WHERE CAN WE GO FROM HERE: STEPS FOR THE TIMES AHEAD
In no uncertain terms, the pressing priority of the day in the Indian data-landscape is for lawmakers to cogitate considerately upon a definition of ‘health data and information’. A good starting point to fortress individual rights over their personal health would be to place digital health data and information collected by third-party apps and platforms, as well as by IoT devices, under the ambit of the draft DPB-DISHA framework.

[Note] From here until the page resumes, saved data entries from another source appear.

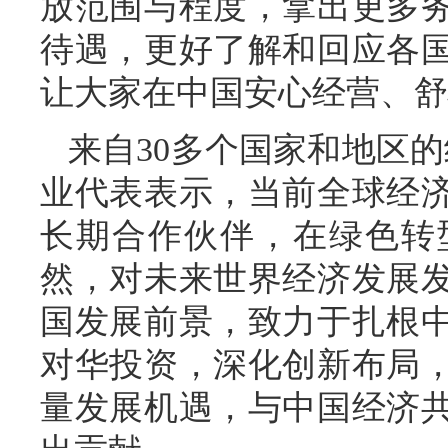
放范围与程度，拿出更多
待遇，更好了解和回应各
让大家在中国安心经营、舒
来自30多个国家和地区的
业代表表示，当前全球经
长期合作伙伴，在绿色转
然，对未来世界经济发展
国发展前景，致力于扎根
对华投资，深化创新布局
量发展机遇，与中国经济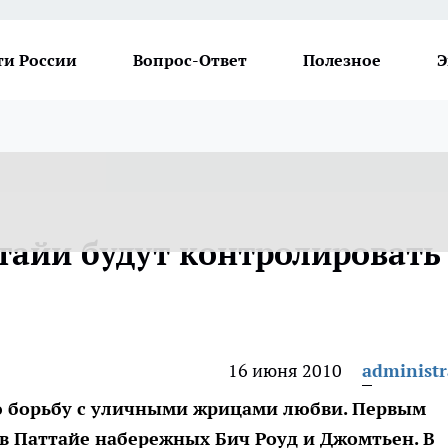
ти России
Вопрос-Ответ
Полезное
Э
тайи будут контролировать
16 июня 2010
administr
ю борьбу с уличными жрицами любви. Первым
в Паттайе набережных Бич Роуд и Джомтьен. В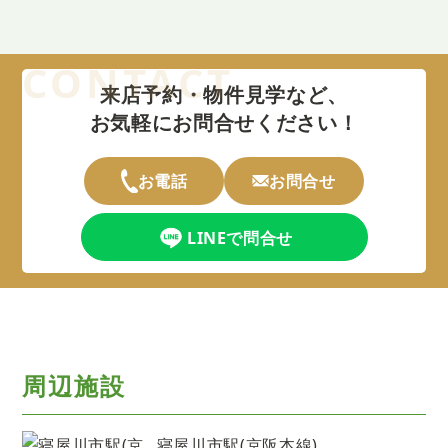
来店予約・物件見学など、
お気軽にお問合せください！
お電話
お問合せ
LINEで問合せ
周辺施設
寝屋川市駅(京阪本線)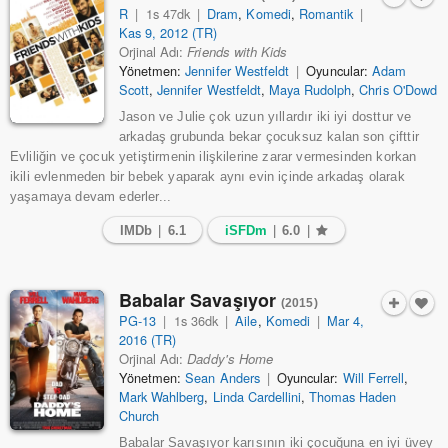
R
|
1s 47dk
|
Dram
,
Komedi
,
Romantik
|
Kas 9, 2012 (TR)
Orjinal Adı:
Friends with Kids
Yönetmen:
Jennifer Westfeldt
|
Oyuncular:
Adam
Scott
,
Jennifer Westfeldt
,
Maya Rudolph
,
Chris O'Dowd
Jason ve Julie çok uzun yıllardır iki iyi dosttur ve
arkadaş grubunda bekar çocuksuz kalan son çifttir
Evliliğin ve çocuk yetiştirmenin ilişkilerine zarar vermesinden korkan
ikili evlenmeden bir bebek yaparak aynı evin içinde arkadaş olarak
yaşamaya devam ederler...
IMDb
|
6.1
iSFDm
|
6.0
|
Babalar Savaşıyor
(2015)
PG-13
|
1s 36dk
|
Aile
,
Komedi
|
Mar 4,
2016 (TR)
Orjinal Adı:
Daddy's Home
Yönetmen:
Sean Anders
|
Oyuncular:
Will Ferrell
,
Mark Wahlberg
,
Linda Cardellini
,
Thomas Haden
Church
Babalar Savaşıyor karısının iki çocuğuna en iyi üvey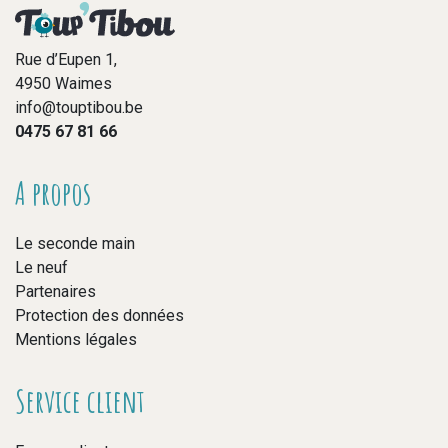
Rue d’Eupen 1,
4950 Waimes
info@touptibou.be
0475 67 81 66
A propos
Le seconde main
Le neuf
Partenaires
Protection des données
Mentions légales
Service client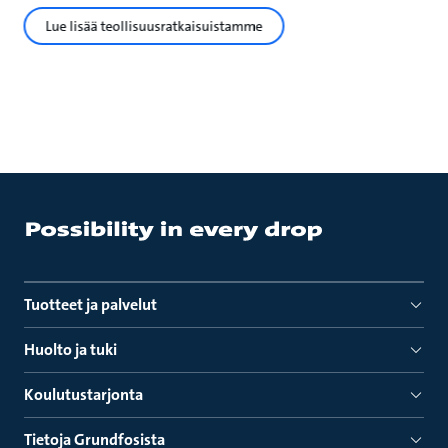
Lue lisää teollisuusratkaisuistamme
Tuotteet ja palvelut
Huolto ja tuki
Koulutustarjonta
Tietoja Grundfosista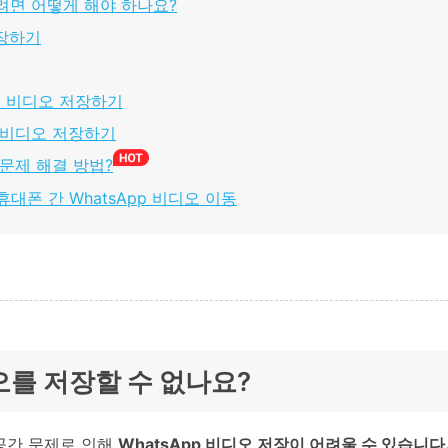
하려면 어떻게 해야 하나요?
저장하기
상태 비디오 저장하기
pp 비디오 저장하기
 문제 해결 방법?
r로 휴대폰 간 WhatsApp 비디오 이동
디오를 저장할 수 없나요?
 공간 문제로 인해
WhatsApp 비디오 저장이 어려울 수 있습니다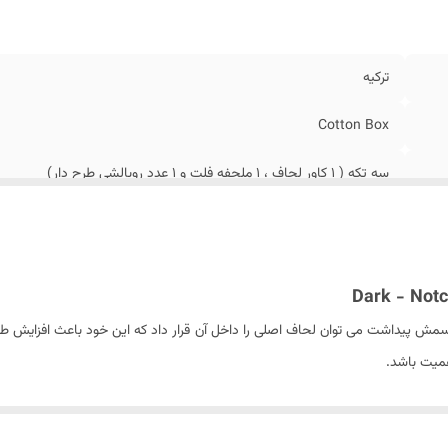
دل ملحفه
:
فلت (بدون کش)
صیت پارچه
:
ضد عرق و ضد حساسیت
تورالعمل
شستشو با آب با دمای مناسب ، عدم استفاده از مایع لباسشوی
ترکیه
ستشو
:
دار و پودر و سفید در هنگام شسشتو ، استفاده از مایع لباسش
آنزیم. عدم قرار گرفتن در معرض نور مستقیم خورشید بعد از 
Cotton Box
نس پارچه
:
پنبه کتان (بدون پلاستیک)
سه تکه ( 1 کاور لحاف ، 1 ملحفه فلت و 1 عدد روبالشی طرح دار)
1 عدد
50x70 سانتی متر
پاکتی
ز اسمش پیداشت می توان لحاف اصلی را داخل آن قرار داد که این خود باعث افزایش 
اهمیت باشد.
160x240 سانتی متر
ر کوتون باکس از ترکیه است.
160x220 سانتی متر
 فلت و یک عدد روبالشی طرح دارند . که می توان از کاور لحاف برای قرار دادن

Subsequently, legislative intent must deliberate over the fact that a certain category of health data is more intimate and sensitive than others (like, mental health issues faced by an individual vis-à-vis the height of that person) and may necessitate a higher degree of care and protection. Hence, to ensure that the individual possesses absolute and unqualified autonomy over such data of such a delicate character, a graded approach to health data is necessary.And lastly, lawmakers in India must take into account that in the wake of ‘data-sharing and interoperability’ practices, the policy-framework governing health data and information does not trade off privacy principles in the veneer of supposedly facilitating public welfare. Both healthcare service providers, medical insurance providers, and other healthcare-service providing third parties should enact protective policies which ought to be designed to keep a tight lid on sensitive personal health data and information and associated medical records and histories. Along these lines, to take a cue from the European General Data Protection Regulation (“GDPR”), wherein data subjects have the ‘right to erasure’ as protected under Article 17 and Recital 65, GDPR – in India as well, individuals should also have the right to ensure that their sensitive personal data and information is erased if and where the said individual objects to the collection or processing of her/his health data and information.
The United States’ decision of Dobbs v. Jackson Women’s Health Organization (the regressive U-turn precedent to Wade) did ensure for certain one thing – that the frigidity of the winters of 1973 would certainly chill the spine of women fifty odd years after, in the summer of 2022. Trust, accountability, and transparency – at a time we need them the most are indeed the absolute, dire necessity of the moment.